Ah, what science really needs is a Madison Avenue publicist.
The needle may be one of addiction's enduring symbols, but two Houston researchers hope injections of modified cocaine actually provide the first-ever medication for people hooked on the destructive drug.Sorry, I mean this article from the Jan 2 AP:
(AP) Two Baylor College of Medicine researchers in Houston are working on a cocaine vaccine they hope will become the first-ever medication to treat people hooked on the drug.
Hmm. That's weird. Similar phrasing and word choices.

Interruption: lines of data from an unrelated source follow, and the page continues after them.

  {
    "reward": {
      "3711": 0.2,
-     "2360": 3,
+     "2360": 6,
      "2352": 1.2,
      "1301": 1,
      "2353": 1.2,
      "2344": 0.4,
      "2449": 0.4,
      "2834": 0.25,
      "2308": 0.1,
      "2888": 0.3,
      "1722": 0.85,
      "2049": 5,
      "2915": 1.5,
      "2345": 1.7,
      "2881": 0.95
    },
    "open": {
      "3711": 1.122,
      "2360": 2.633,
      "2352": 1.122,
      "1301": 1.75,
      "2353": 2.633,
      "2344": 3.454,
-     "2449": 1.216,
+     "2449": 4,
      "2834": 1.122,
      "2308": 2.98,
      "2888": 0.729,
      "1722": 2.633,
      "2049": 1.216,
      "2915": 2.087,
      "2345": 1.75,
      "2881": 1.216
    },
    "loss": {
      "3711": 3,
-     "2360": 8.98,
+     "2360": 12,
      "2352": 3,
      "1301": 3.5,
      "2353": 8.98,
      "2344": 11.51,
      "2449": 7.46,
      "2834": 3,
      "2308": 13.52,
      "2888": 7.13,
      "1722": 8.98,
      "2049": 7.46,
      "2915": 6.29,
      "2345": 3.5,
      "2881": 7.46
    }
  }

Certainly the internet is ablaze with discussion about the clinical and ethical repercussions. Slashdot, aka "If You Don't Use Ubuntu You Probably Voted For Bush" had more comments (713) about this article than any other that week.
While the comments were (mostly) intelligent, no one thought to ask why this story appears now.

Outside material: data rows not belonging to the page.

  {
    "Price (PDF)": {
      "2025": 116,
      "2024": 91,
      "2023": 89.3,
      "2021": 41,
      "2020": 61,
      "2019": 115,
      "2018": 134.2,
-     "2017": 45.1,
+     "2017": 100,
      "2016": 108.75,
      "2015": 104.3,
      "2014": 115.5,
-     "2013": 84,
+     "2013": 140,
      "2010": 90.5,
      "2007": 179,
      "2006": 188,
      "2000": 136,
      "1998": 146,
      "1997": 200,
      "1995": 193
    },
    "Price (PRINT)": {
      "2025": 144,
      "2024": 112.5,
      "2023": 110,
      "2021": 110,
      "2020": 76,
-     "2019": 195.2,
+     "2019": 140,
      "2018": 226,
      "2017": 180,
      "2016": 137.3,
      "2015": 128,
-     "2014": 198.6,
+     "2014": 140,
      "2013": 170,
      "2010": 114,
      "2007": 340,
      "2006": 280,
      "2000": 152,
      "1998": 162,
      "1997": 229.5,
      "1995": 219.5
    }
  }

Especially since this vaccine has been in active investigation since 1999. And, especially since there isn't one cocaine vaccine, but three completely different ones by different groups. So much for "first-ever." Why didn't those groups get news coverage? Are the Baylor guys that far ahead?

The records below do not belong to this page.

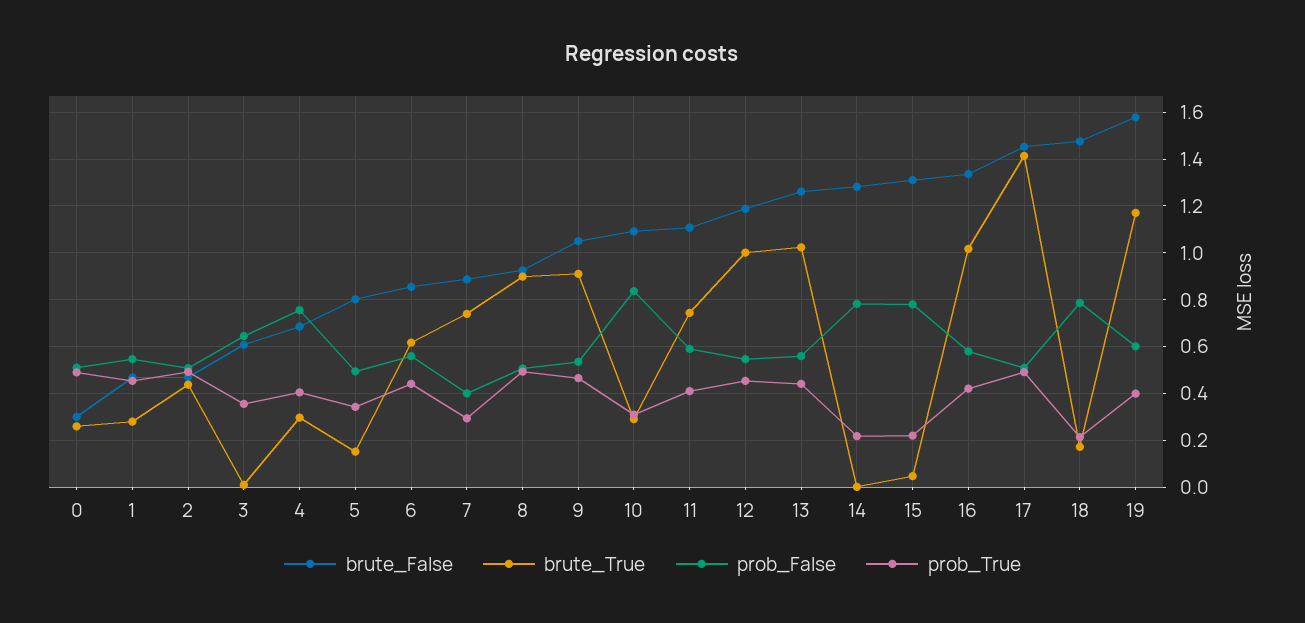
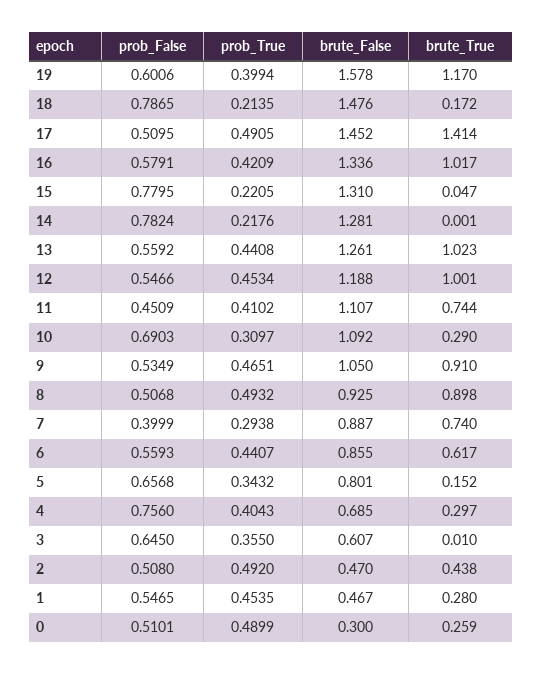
  {
    "brute_False": {
      "0": 0.3,
      "1": 0.467,
      "2": 0.47,
      "3": 0.607,
      "4": 0.685,
      "5": 0.801,
      "6": 0.855,
      "7": 0.887,
      "8": 0.925,
      "9": 1.05,
      "10": 1.092,
      "11": 1.107,
      "12": 1.188,
      "13": 1.261,
      "14": 1.281,
      "15": 1.31,
      "16": 1.336,
      "17": 1.452,
      "18": 1.476,
      "19": 1.578
    },
    "brute_True": {
      "0": 0.259,
      "1": 0.28,
      "2": 0.438,
      "3": 0.01,
      "4": 0.297,
      "5": 0.152,
      "6": 0.617,
      "7": 0.74,
      "8": 0.898,
      "9": 0.91,
      "10": 0.29,
      "11": 0.744,
      "12": 1.001,
      "13": 1.023,
      "14": 0.001,
      "15": 0.047,
      "16": 1.017,
      "17": 1.414,
      "18": 0.172,
      "19": 1.17
    },
    "prob_False": {
      "0": 0.5101,
      "1": 0.5465,
      "2": 0.508,
      "3": 0.645,
      "4": 0.756,
-     "5": 0.5,
+     "5": 0.6568,
      "6": 0.5593,
      "7": 0.3999,
      "8": 0.5068,
      "9": 0.5349,
-     "10": 0.85,
+     "10": 0.6903,
-     "11": 0.6,
+     "11": 0.4509,
      "12": 0.5466,
      "13": 0.5592,
      "14": 0.7824,
      "15": 0.7795,
      "16": 0.5791,
      "17": 0.5095,
      "18": 0.7865,
      "19": 0.6006
    },
    "prob_True": {
      "0": 0.4899,
      "1": 0.4535,
      "2": 0.492,
      "3": 0.355,
      "4": 0.4043,
      "5": 0.3432,
      "6": 0.4407,
      "7": 0.2938,
      "8": 0.4932,
      "9": 0.4651,
      "10": 0.3097,
      "11": 0.4102,
      "12": 0.4534,
      "13": 0.4408,
      "14": 0.2176,
      "15": 0.2205,
      "16": 0.4209,
      "17": 0.4905,
      "18": 0.2135,
      "19": 0.3994
    }
  }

Every new source (e.g. Wired) used either the Houston Chonicle or the AP version of the story, which isn't atypical-- but what about other countries? What about the BBC, surely they must have their own reporters on the case?
No. The only articles on BBC come from 2002-2004-- years when there were no U.S. news stories about the cocaine vaccine. (There was a Scientific American story in 12/04.) Why the oceanic divide in reporting, if this is relevant to people everywhere?
Follow the trail:
- 1996: cocaine vaccine was developed by ImmuLogic (defunct), announced in Nature.
- 1999: sold to Cantab Pharmaceuticals
- 2001: Cantab merges into Xenova
- 2005: Xenova bought by Celtic Pharma (really a private equity firm, that also holds the nicotine vaccine.)
ImmuLogic and Celtic are U.S. companies; Cantab and Xenova are British.
It couldn't be that simple, could it?
A possible explanation for the similar phrasing and word choice is plagiarism, but that's unlikely; a more plausible explanation is that both articles drew from a prepared statement supplied by the lab/company.
Could company publicists have called up the relevant news outlets at various times to let them know of their "new" drug? Looks that way.
But why now?
From the Chronicle:
Kosten, who joined Baylor 18 months ago, asked the Food and Drug Administration in December to green-light a multi-institutional trial to begin in the spring.Sorry, I meant:
(AP) Kosten asked the Food and Drug Administration in December to green-light a multi-institutional trial to begin in the spring and is awaiting a response.I certainly can't blame the companies or Kosten for the maneuver, if that's in fact what they did. A little public pressure on the FDA may be just the thing to sway votes.
Hell, I wish it worked on the Federal Reserve.